### Work item
Everything from the line containing "potted plant [440,260,501,298]" through the final line below must be output exactly, both ends included, with nothing else and no pictures.

= = =

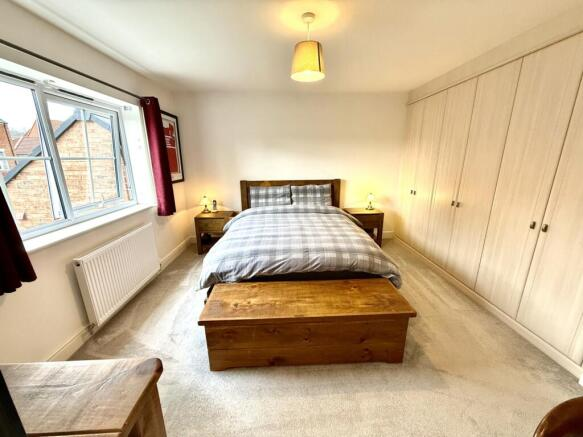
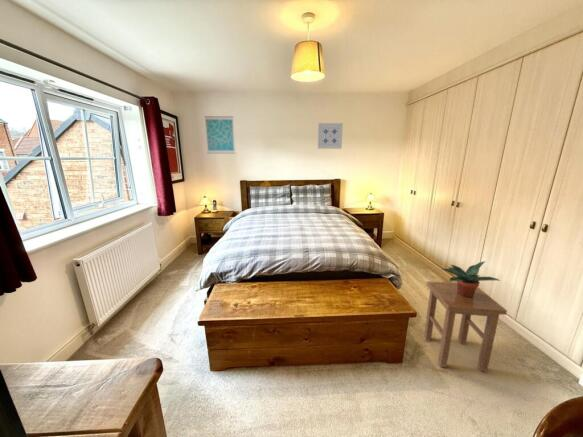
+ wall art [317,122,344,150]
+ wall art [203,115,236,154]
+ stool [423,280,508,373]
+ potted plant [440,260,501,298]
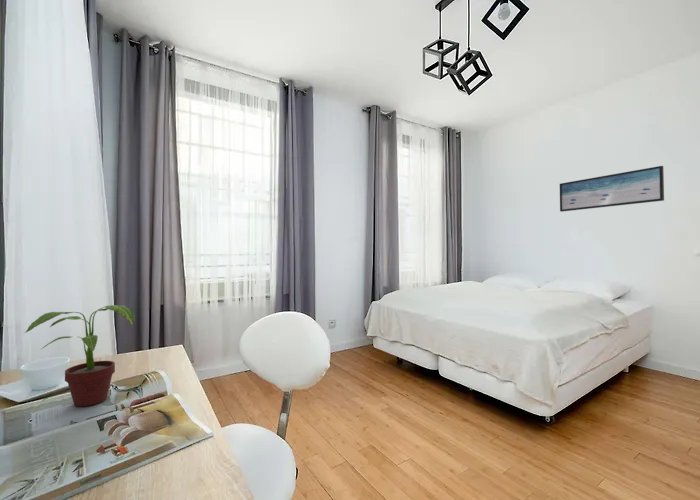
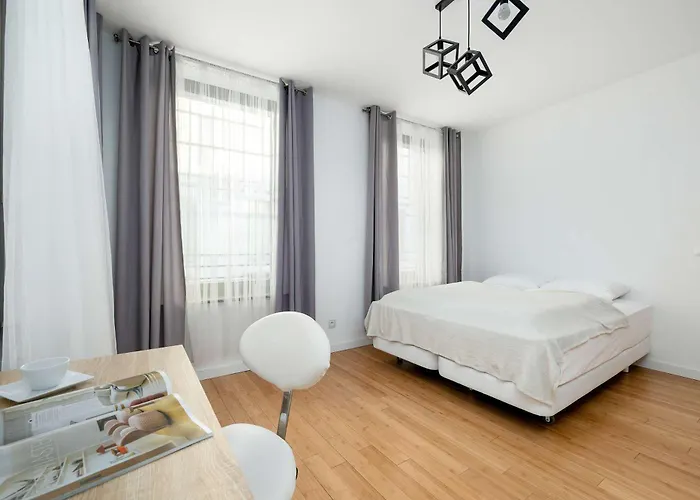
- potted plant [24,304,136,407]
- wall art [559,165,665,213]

= = =

### Output of the exercise
+ potted plant [440,260,501,298]
- potted plant [24,304,136,407]
- wall art [559,165,665,213]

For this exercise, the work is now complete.